[Keypoint text descriptions]
- Opening Delimiter -
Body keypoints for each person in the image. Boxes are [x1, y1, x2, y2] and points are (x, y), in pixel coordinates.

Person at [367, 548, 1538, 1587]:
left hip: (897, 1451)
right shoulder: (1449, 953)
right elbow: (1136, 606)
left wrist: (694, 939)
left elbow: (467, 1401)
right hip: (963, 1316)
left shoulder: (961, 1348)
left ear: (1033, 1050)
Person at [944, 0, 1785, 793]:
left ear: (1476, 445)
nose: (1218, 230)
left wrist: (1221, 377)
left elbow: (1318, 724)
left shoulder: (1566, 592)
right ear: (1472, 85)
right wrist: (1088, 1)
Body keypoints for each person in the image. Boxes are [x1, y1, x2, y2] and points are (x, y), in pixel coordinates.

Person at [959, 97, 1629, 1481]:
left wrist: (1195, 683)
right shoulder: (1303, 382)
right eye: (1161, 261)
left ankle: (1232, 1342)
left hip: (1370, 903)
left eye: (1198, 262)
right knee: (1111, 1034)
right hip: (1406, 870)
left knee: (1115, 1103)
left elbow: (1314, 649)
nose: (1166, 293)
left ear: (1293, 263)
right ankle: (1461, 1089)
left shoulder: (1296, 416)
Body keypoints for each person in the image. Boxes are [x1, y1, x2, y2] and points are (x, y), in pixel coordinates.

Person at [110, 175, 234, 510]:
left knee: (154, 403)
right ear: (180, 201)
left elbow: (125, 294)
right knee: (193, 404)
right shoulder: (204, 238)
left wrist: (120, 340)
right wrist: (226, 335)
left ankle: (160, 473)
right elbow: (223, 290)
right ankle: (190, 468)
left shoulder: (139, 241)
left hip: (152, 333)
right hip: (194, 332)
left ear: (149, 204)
- Closing Delimiter -
PROBLEM REQUIREMENTS:
Copy out the data shown above without altering anything.

EXERCISE OUTPUT:
Body keypoints for each person in the image. Boxes are [x1, y1, x2, y2] and points are (x, y), in pixel coordinates.

Person at [367, 548, 1538, 1587]:
left hip: (897, 1451)
right shoulder: (1449, 953)
right elbow: (1136, 606)
left wrist: (694, 939)
left elbow: (467, 1401)
right hip: (963, 1316)
left shoulder: (961, 1348)
left ear: (1033, 1050)
Person at [944, 0, 1785, 793]:
left ear: (1476, 445)
nose: (1218, 230)
left wrist: (1221, 377)
left elbow: (1318, 724)
left shoulder: (1566, 592)
right ear: (1472, 85)
right wrist: (1088, 1)
Body keypoints for each person in the image. Boxes are [x1, y1, x2, y2] and points are (x, y), in pixel coordinates.

Person at [959, 97, 1629, 1481]:
left wrist: (1195, 683)
right shoulder: (1303, 382)
right eye: (1161, 261)
left ankle: (1232, 1342)
left hip: (1370, 903)
left eye: (1198, 262)
right knee: (1111, 1034)
right hip: (1406, 870)
left knee: (1115, 1103)
left elbow: (1314, 649)
nose: (1166, 293)
left ear: (1293, 263)
right ankle: (1461, 1089)
left shoulder: (1296, 416)
Body keypoints for each person in the image. Boxes are [x1, y1, x2, y2] and points are (x, y), in pixel coordinates.

Person at [110, 175, 234, 510]:
left knee: (154, 403)
right ear: (180, 201)
left elbow: (125, 294)
right knee: (193, 404)
right shoulder: (204, 238)
left wrist: (120, 340)
right wrist: (226, 335)
left ankle: (160, 473)
right elbow: (223, 290)
right ankle: (190, 468)
left shoulder: (139, 241)
left hip: (152, 333)
right hip: (194, 332)
left ear: (149, 204)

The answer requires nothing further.